*Brano da leggere*:
┌────────

I lupi stavano in fila, coi musi rivolti verso la casa e protesi in alto; ululavano contro la luna o contro le finestre della casa dei Mikulicyn, che riflettevano quella luce argentea. Per alcuni istanti rimasero immobili, ma, nell'attimo in cui Jurij Andreevic capì che si trattava di lupi, come se il suo pensiero li avesse raggiunti, trottarono via dalla radura, le groppe abbassate come cani. Non riuscì a capire in quale direzione fossero fuggiti. 'Brutta novità,” pensò. 'Ci mancavano anche loro. Possibile che abbiano la tana qui vicino? Forse proprio nel burrone. E' terribile! E c'è la cavalla di Samdevjatov nella stalla. Forse hanno fiutato proprio la cavalla. "
Decise per il momento di non dir nulla a Lara, per non spaventarla; rientrò, chiuse per bene il portone e tutte le porte tra la parte riscaldata della casa e quella non abitata, tappò le fessure e i buchi e tornò verso la scrivania. La lampada ardeva luminosa e accogliente, come prima. Ma ora non aveva più voglia di scrivere. Non riusciva a rasserenarsi, non poteva più pensare a nulla, all'infuori dei lupi e delle altre complicazioni che li minacciavano. E poi era stanco. In quel momento Lara si svegliò. (...)

Jurij Andreevic sentiva che il suo sogno di stabilirsi a Varykino per un lungo periodo non si sarebbe avverato e che l'ora della sua separazione da Lara era prossima, che l'avrebbe immancabilmente perduta, e con lei avrebbe perduto la sua ragione di vita, forse la vita stessa. L’angoscia lo consumava. Ma ancor più lo struggeva l'attesa della sera e il desiderio di piangere quell'angoscia in una forma che suscitasse anche negli altri il pianto.

└────────

*Consegne*:
1) Trascrivi dal brano sui lupi la parte che si apre con le parole "Jurij Andreevic sentiva" e si chiude con "altri il pianto.".
2) Secondo il brano sui lupi, a chi appartiene la cavalla che si trova nella stalla?
3) Elenca tutto ciò che, nel brano sui lupi, Jurij Andreevic chiude o tappa dopo essere rientrato.
Le voci non hanno qui alcun ruolo.

*Dati*:
┌────────

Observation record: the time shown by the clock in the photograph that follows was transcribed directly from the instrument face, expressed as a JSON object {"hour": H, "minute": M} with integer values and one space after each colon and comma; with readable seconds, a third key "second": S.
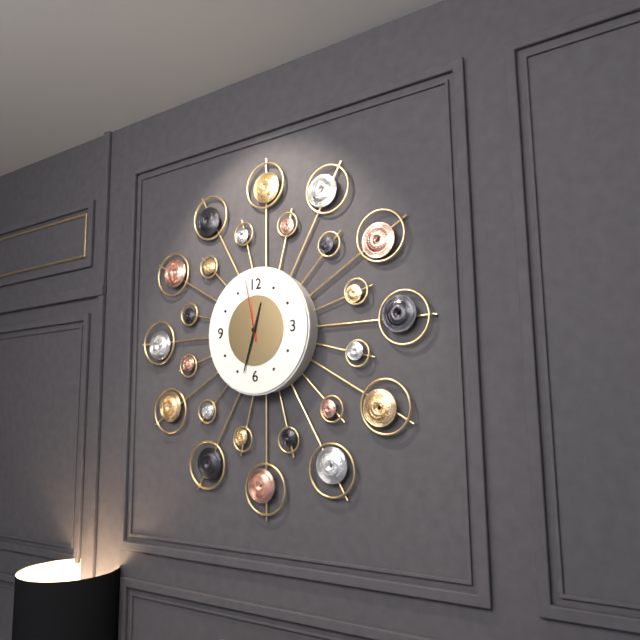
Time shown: {"hour": 12, "minute": 33, "second": 58}
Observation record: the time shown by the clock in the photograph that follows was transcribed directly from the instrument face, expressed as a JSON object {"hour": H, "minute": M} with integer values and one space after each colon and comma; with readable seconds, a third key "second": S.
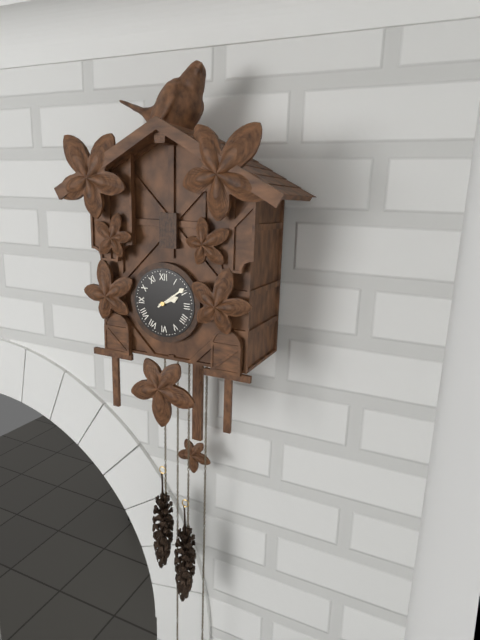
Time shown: {"hour": 2, "minute": 9}
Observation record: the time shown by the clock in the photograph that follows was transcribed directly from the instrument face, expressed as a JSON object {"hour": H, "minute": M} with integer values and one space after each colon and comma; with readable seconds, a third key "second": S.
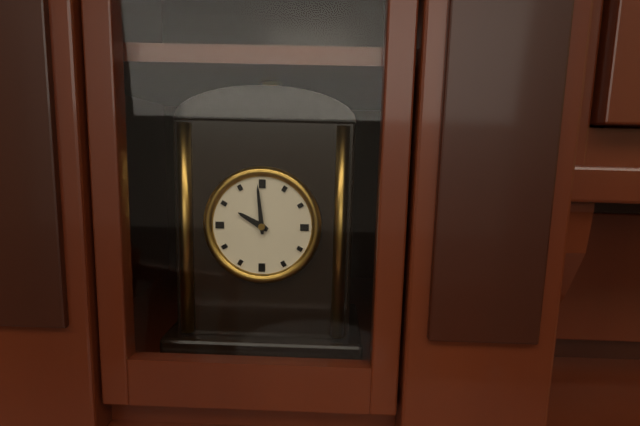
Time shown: {"hour": 9, "minute": 59}
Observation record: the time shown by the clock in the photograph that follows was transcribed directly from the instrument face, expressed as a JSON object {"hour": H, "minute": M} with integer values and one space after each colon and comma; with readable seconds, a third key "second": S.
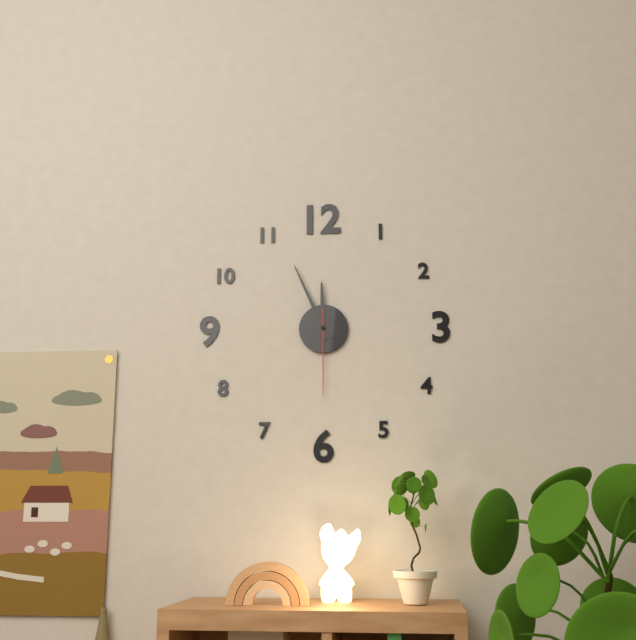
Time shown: {"hour": 11, "minute": 56, "second": 30}
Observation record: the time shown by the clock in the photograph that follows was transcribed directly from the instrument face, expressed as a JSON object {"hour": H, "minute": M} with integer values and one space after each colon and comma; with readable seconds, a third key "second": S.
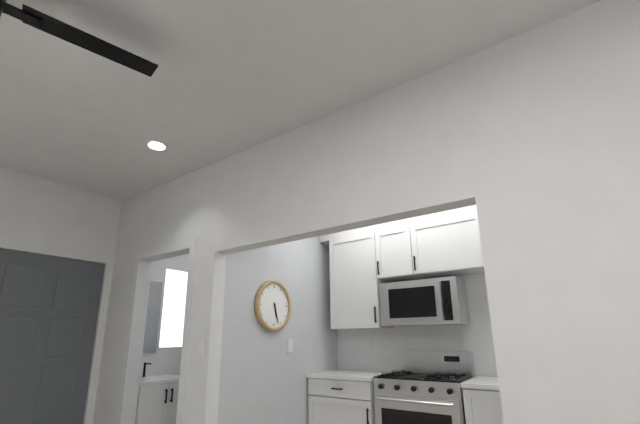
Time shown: {"hour": 5, "minute": 27}
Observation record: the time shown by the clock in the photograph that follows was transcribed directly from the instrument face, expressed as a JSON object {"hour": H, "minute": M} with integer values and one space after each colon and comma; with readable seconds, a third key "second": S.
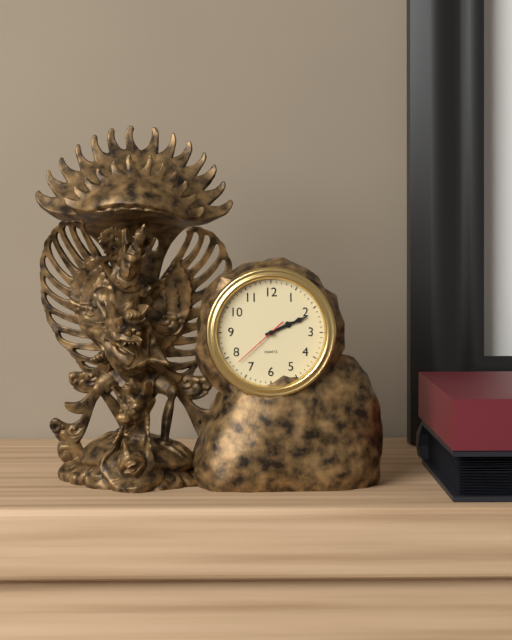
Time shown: {"hour": 2, "minute": 11, "second": 38}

└────────

*Risposte complete*:
1)
Jurij Andreevic sentiva che il suo sogno di stabilirsi a Varykino per un lungo periodo non si sarebbe avverato e che l'ora della sua separazione da Lara era prossima, che l'avrebbe immancabilmente perduta, e con lei avrebbe perduto la sua ragione di vita, forse la vita stessa. L’angoscia lo consumava. Ma ancor più lo struggeva l'attesa della sera e il desiderio di piangere quell'angoscia in una forma che suscitasse anche negli altri il pianto.

2) A Samdevjatov.

3) Il portone; tutte le porte tra la parte riscaldata della casa e quella non abitata; le fessure; i buchi.